> [Texto transcrito de la página]:
%%

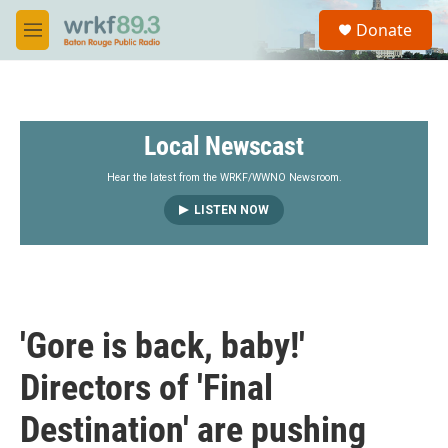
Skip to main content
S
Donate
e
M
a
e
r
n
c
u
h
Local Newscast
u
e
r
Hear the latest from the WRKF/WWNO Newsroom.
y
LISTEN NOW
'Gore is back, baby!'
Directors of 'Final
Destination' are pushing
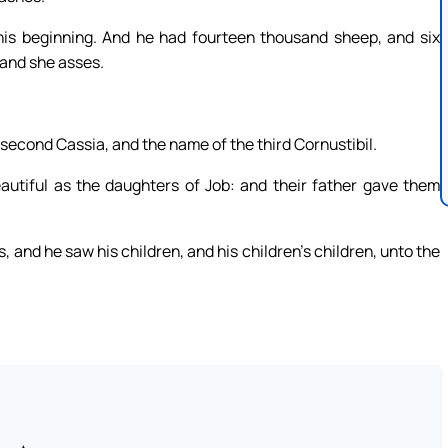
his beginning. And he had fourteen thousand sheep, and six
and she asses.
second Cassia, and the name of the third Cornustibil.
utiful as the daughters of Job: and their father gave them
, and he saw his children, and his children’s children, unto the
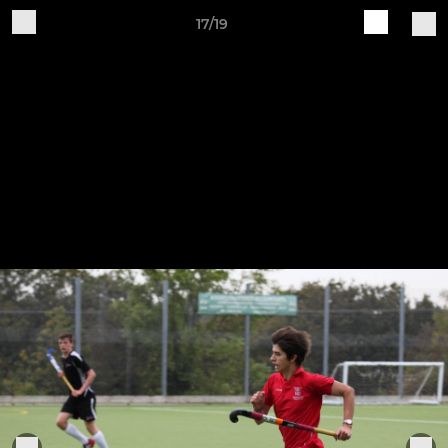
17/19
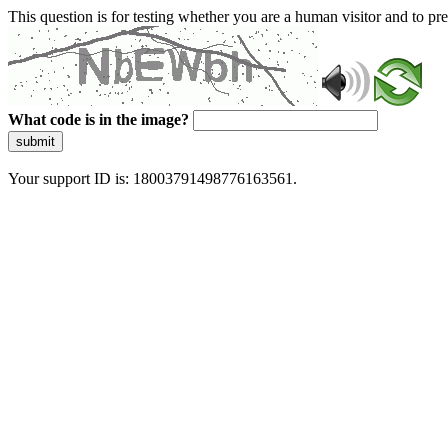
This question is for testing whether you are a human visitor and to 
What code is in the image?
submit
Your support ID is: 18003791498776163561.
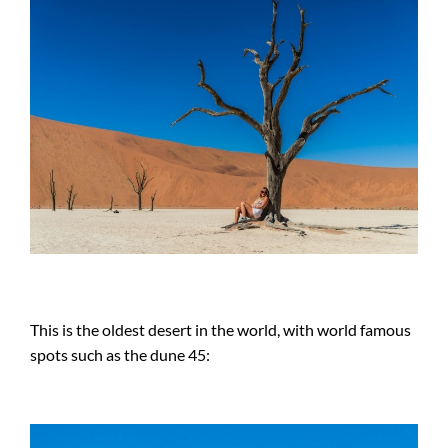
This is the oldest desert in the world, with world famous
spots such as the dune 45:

%%
%%

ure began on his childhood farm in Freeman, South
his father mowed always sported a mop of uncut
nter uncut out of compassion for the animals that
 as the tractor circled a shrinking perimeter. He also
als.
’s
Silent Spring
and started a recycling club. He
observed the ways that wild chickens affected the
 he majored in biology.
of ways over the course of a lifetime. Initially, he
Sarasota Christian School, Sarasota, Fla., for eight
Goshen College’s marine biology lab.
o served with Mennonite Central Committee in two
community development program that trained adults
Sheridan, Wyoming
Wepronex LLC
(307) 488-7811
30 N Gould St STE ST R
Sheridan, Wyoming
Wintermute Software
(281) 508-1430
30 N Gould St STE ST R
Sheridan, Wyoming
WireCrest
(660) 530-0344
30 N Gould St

%%

> [ENUNCIADO]: Vuelve a escribir las líneas que empiezan en la que contiene "This is the" y terminan en la que contiene "spots such as", y cambia "oldest" por "largest" sin tocar nada más.

> [RESULTADO]:
This is the largest desert in the world, with world famous
spots such as the dune 45:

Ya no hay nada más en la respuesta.